17
Apr/14

A TRIBUTE TO THE LATE GREAT CAROLINA SLIM

17
Apr/14

THE FRATERNAL ORDER OF SOCIETY BLUES
Littlefield
622 DeGraw St. between Third & Fourth Aves.
Saturday, April 19, $10, 8:00
www.littlefieldnyc.com

Brooklyn musician Jeremiah Lockwood has kept his feet wet with a steadily evolving cortege of musical projects over the past decade. Besides leading his acclaimed band the Sway Machinery, he’s embarked on adventures exploring musical forms from Mali and other parts of North Africa while integrating his upbringing, which was steeped in the nigunim of Jewish cantorial music. Lockwood got his start, though, playing in the New York City subways alongside his mentor, the Piedmont blues guitarist Carolina Slim. After meeting the musician as a fourteen-year-old, Lockwood took lessons from him, and what began as an apprenticeship seemingly dreamed up by a jaded screenwriter — the young white teen learning the ropes from the older African American traditionalist — evolved into a vital musical partnership. As Lockwood grew as a musician, the two accompanied each other for more than a decade, playing house parties, street fairs, and throughout the city’s transit system.

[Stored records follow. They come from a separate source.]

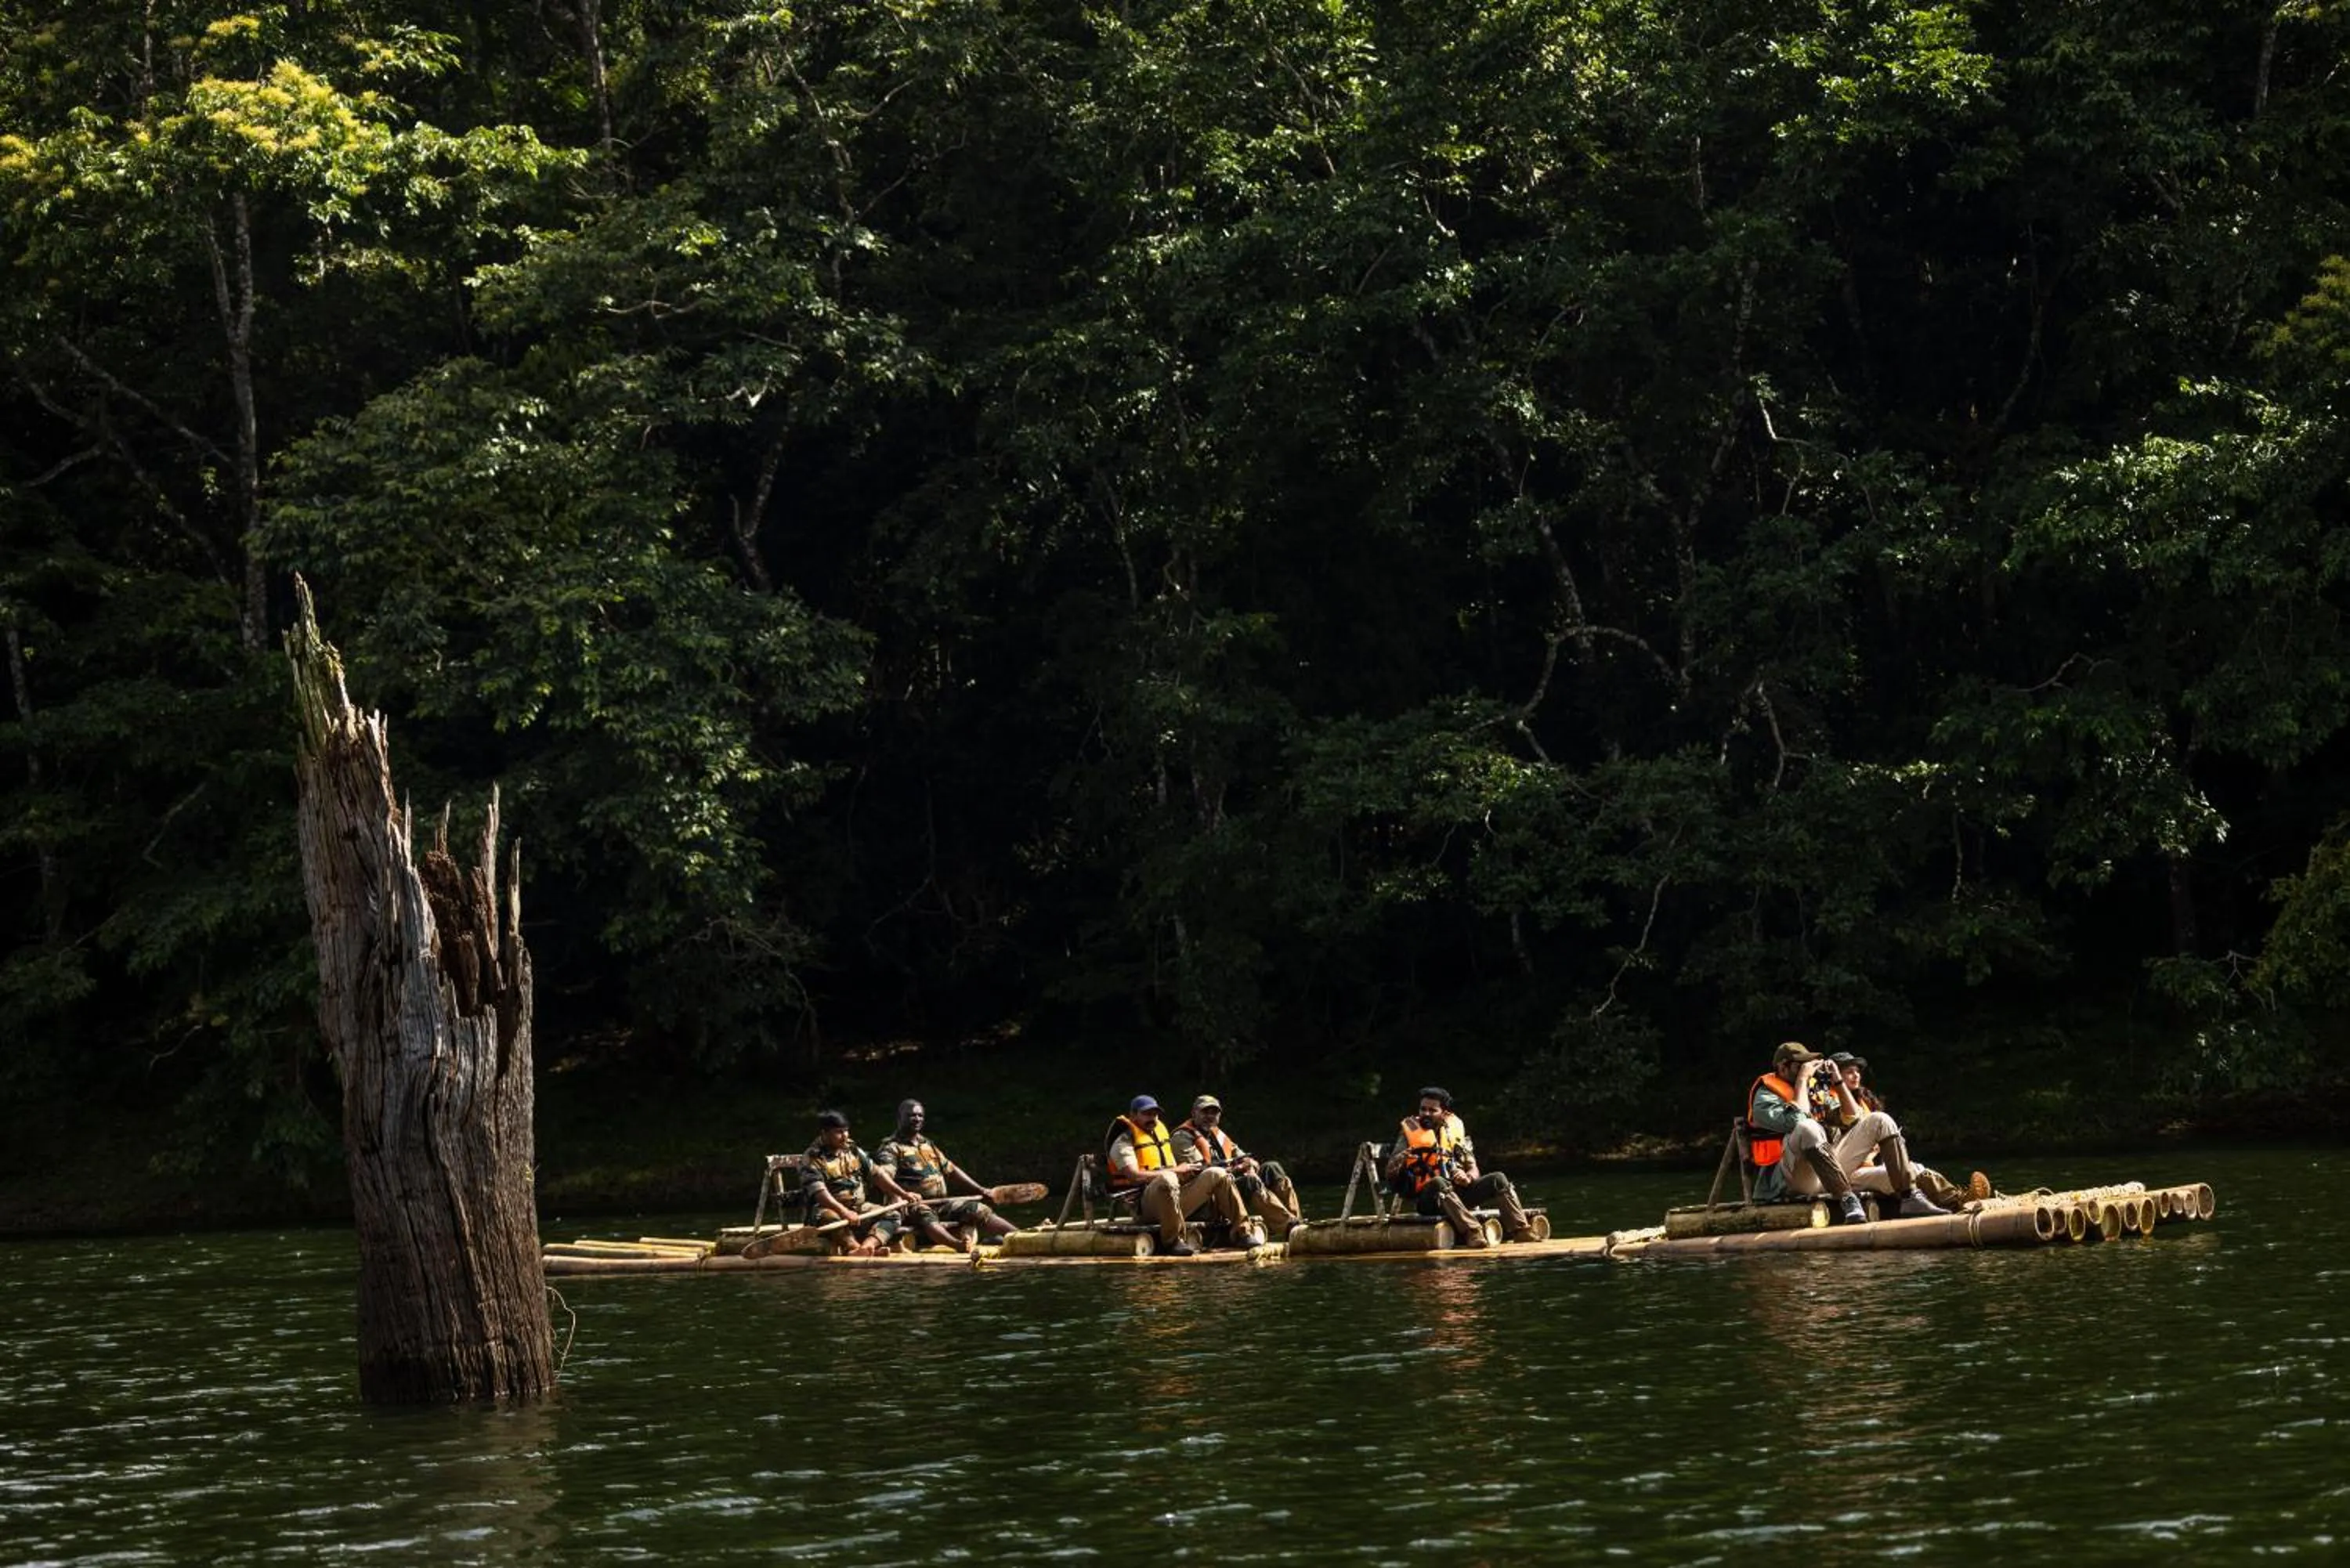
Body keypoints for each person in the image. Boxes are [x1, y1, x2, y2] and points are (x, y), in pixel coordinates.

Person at [1744, 1042, 1946, 1223]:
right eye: (1800, 1066)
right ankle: (1849, 1202)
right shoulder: (1765, 1097)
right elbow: (1798, 1120)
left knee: (1880, 1120)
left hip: (1831, 1172)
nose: (1806, 1070)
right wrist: (1803, 1081)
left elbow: (1852, 1118)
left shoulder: (1816, 1090)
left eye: (1807, 1066)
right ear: (1782, 1067)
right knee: (1808, 1127)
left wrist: (1838, 1081)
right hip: (1795, 1179)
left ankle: (1910, 1198)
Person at [1828, 1053, 1992, 1209]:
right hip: (1848, 1173)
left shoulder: (1861, 1100)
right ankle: (1958, 1200)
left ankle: (1958, 1199)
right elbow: (1847, 1126)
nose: (1856, 1076)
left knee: (1914, 1168)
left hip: (1866, 1167)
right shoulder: (1829, 1098)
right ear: (1835, 1075)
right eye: (1849, 1072)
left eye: (1857, 1071)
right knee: (1910, 1172)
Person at [1382, 1086, 1536, 1247]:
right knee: (1438, 1182)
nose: (1426, 1114)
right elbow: (1390, 1173)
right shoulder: (1409, 1133)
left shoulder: (1453, 1130)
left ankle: (1521, 1230)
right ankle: (1473, 1232)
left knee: (1498, 1179)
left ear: (1444, 1113)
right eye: (1423, 1109)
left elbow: (1472, 1167)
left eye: (1432, 1110)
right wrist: (1399, 1160)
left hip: (1457, 1195)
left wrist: (1468, 1177)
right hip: (1428, 1200)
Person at [1105, 1094, 1248, 1255]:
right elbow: (1134, 1176)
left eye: (1155, 1114)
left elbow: (1176, 1172)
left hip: (1173, 1198)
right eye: (1146, 1114)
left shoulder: (1160, 1134)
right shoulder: (1123, 1142)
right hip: (1143, 1206)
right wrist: (1176, 1170)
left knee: (1217, 1173)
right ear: (1133, 1115)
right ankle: (1173, 1241)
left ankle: (1242, 1232)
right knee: (1168, 1178)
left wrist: (1190, 1172)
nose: (1152, 1118)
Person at [869, 1098, 1019, 1251]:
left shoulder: (927, 1144)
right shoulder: (891, 1148)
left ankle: (1019, 1236)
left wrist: (981, 1190)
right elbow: (883, 1177)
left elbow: (952, 1171)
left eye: (920, 1116)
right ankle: (958, 1246)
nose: (917, 1119)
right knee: (924, 1212)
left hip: (940, 1204)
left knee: (977, 1209)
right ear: (900, 1118)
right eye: (911, 1115)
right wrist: (900, 1195)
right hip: (912, 1206)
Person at [1173, 1095, 1304, 1236]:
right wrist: (1239, 1169)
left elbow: (1243, 1156)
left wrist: (1250, 1165)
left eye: (1214, 1112)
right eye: (1205, 1112)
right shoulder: (1182, 1138)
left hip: (1229, 1181)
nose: (1210, 1116)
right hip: (1208, 1196)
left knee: (1272, 1168)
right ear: (1194, 1113)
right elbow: (1201, 1172)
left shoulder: (1217, 1134)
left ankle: (1297, 1222)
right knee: (1249, 1182)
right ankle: (1289, 1227)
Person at [800, 1110, 898, 1256]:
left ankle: (868, 1246)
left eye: (846, 1131)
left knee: (893, 1214)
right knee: (830, 1218)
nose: (845, 1136)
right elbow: (820, 1194)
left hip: (858, 1208)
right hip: (825, 1211)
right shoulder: (812, 1158)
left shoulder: (852, 1150)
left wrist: (901, 1193)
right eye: (839, 1132)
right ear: (825, 1133)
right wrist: (843, 1212)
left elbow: (877, 1174)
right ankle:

Jeremiah Lockwood and Carolina Slim back in 1993; Lockwood will pay tribute to the late blues great at special show at Littlefield on April 19

Jeremiah Lockwood and Carolina Slim back in 1993; Lockwood will pay tribute to the late blues great at special show at Littlefield on April 19

Born Elijah Staley, Slim hailed from South Carolina and made his home in New York for decades, teaching, composing, and performing in the venerable Piedmont style of blues that stretches back to the early twentieth century and counts such artists as Blind Willie McTell and the Rev. Gary Davis among its progenitors. Carolina Slim passed away this February at the age of eighty-seven, and, along with several other local musicians whom the older guitarist befriended and mentored, Lockwood has arranged a concert celebrating his career and life to be held at Brooklyn’s Littlefield venue. Under the banner of the Fraternal Order of Society Blues, the performers, including jazz percussionist Ricky Gordon, Brotherhood of the Jug’s Ernesto Gomez, and Slim friend Chris Cook, will be gathering for “A Tribute to the Late Great Carolina Slim” on April 19. Lockwood is calling the memorial a “séance of the spirits of American music”; the night should be filled with plentiful memories and great music paying respect to a true character in the long blues tradition.